THE Special Representative for Racial Justice and Equity Desirée Cormier Smith to the United States President Joe Biden, at a briefing, spoke on her principal’s quest for racial equity and justice. Excerpts:
In June of this year, U.S. Secretary of State Antony Blinken appointed me as the State Department’s first-ever special representative for racial equity and justice. In this historic new rule, I am focused on advancing racial and ethnic equity and justice globally through our foreign affairs work. It is my job to ensure that U.S. foreign policy, programs, and processes advance the human rights of people belonging to marginalized racial and ethnic groups, including indigenous peoples, and that we are working to combat systemic racism, discrimination, violence, and xenophobia around the world.
This work has always been near and dear to my heart. I grew in Inglewood, California, where my grandfather, Larry Aubry, a renowned black activist in the area, dedicated his life to the pursuit of justice and equality. When I first began my career in foreign policy, he reminded me that there were problems in our own community and encouraged me to focus my energy and talents at home. But I decided to do both: pursue a career in foreign policy while never losing touch with the struggles here at home because I believe, as Maya Angelou put it, none of us is free until all of us are free.
Devaluation of black lives
Anti-black racism and the devaluation of black lives has plagued the world for centuries. From the transatlantic slave trade to the devastating colonization on the African continent, to hate crimes and predatory community violence, to blatant and institutionalized racism that codified income inequality, health disparities, and poverty into law, this distinct type of racism is one that people of African descent around the world know all too well.
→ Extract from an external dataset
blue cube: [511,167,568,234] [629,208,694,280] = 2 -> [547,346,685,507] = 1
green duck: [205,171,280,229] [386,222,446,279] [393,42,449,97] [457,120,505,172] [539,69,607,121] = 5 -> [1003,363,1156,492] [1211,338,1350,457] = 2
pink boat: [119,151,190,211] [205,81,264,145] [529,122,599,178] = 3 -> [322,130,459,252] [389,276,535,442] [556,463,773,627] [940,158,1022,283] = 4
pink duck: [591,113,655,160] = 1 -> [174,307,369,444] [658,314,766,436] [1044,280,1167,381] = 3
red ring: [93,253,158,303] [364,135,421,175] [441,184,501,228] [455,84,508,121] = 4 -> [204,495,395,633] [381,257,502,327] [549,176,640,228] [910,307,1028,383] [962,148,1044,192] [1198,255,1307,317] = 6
The International Day for People of African Descent is an opportunity for the world to bring global attention to the various forms of discrimination faced by people of African descent everywhere. As UN Secretary-General Guterres put it, “It is a long overdue recognition of the profound injustices and systemic discrimination that people of African descent have endured for centuries, and continue to confront today.”
This is why the United States was proud to strongly support the creation of the UN Permanent Forum on People of African Descent and why, as Ambassador Thomas-Greenfield noted, we nominated Howard Law Professor Justin Hansford to serve on the inaugural body.
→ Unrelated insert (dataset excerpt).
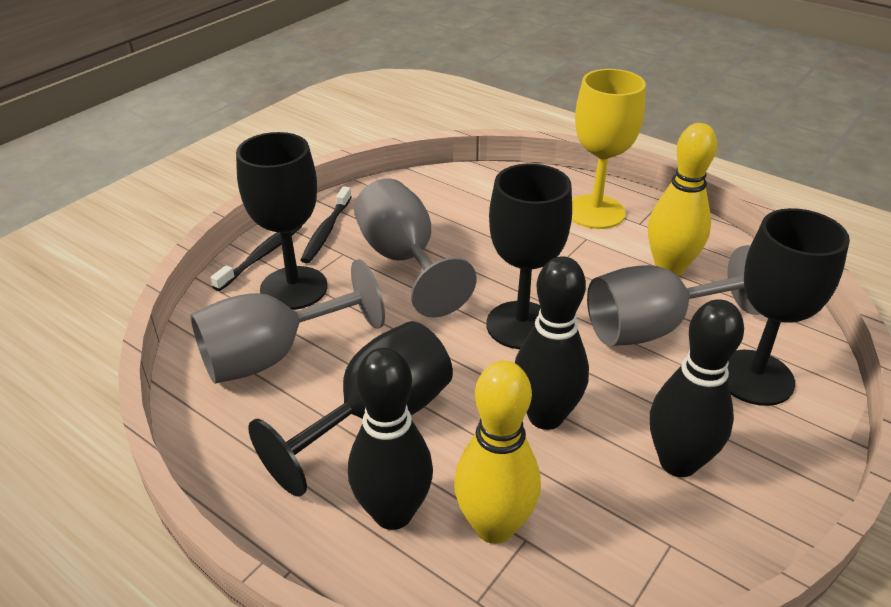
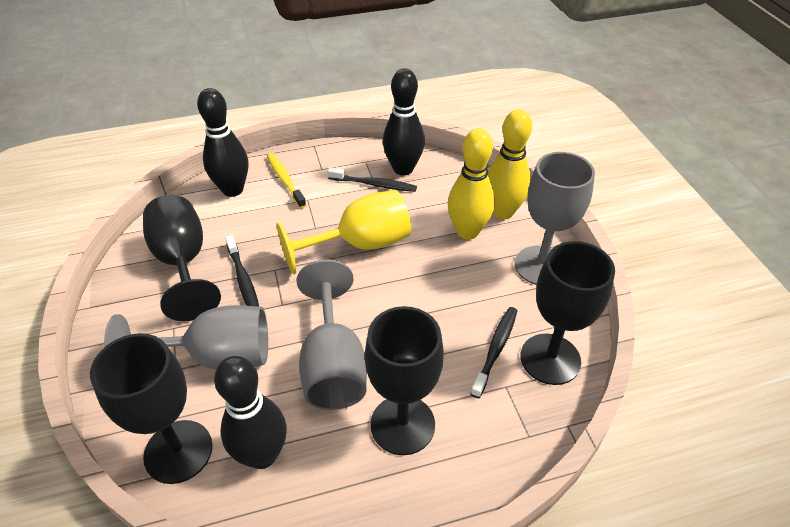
black toothbrush: [210,226,302,291] [301,186,352,263] = 2 -> [225,235,259,307] [327,167,417,192] [471,307,517,398] = 3
yellow toothbrush: none = 0 -> [267,153,306,208] = 1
Systemic racism makes societies less stable, less peaceful, and less prosperous. So beyond it being the morally right thing to do, addressing racial inequities is in our national security interest. This is why the United States has committed to advancing equity for members of marginalized racial and ethnic communities both at here – here at home and abroad. And
to give you a sense of what that means in practice, let me offer just a few examples of what the State Department is doing around the world.
In Brazil, the United States is supporting local partners to document and report on human rights violations and abuses against Afro-descendants and to promote religious tolerance and reduce violence and discrimination against practitioners of African-based religions.
In Colombia, U.S. implementing partners work at the national and local levels to support more effective and inclusive political, truth-telling, and accountability processes to prioritize the needs of Afro-Colombian, indigenous, and campesino populations.
In Mauritania, Mali, and Niger, the United States supports improved social integration and economic empowerment for former hereditary slaves, and strengthens the local – the legal and political systems that identify and protect those vulnerable to slavery, exploitation, and re-enslavement.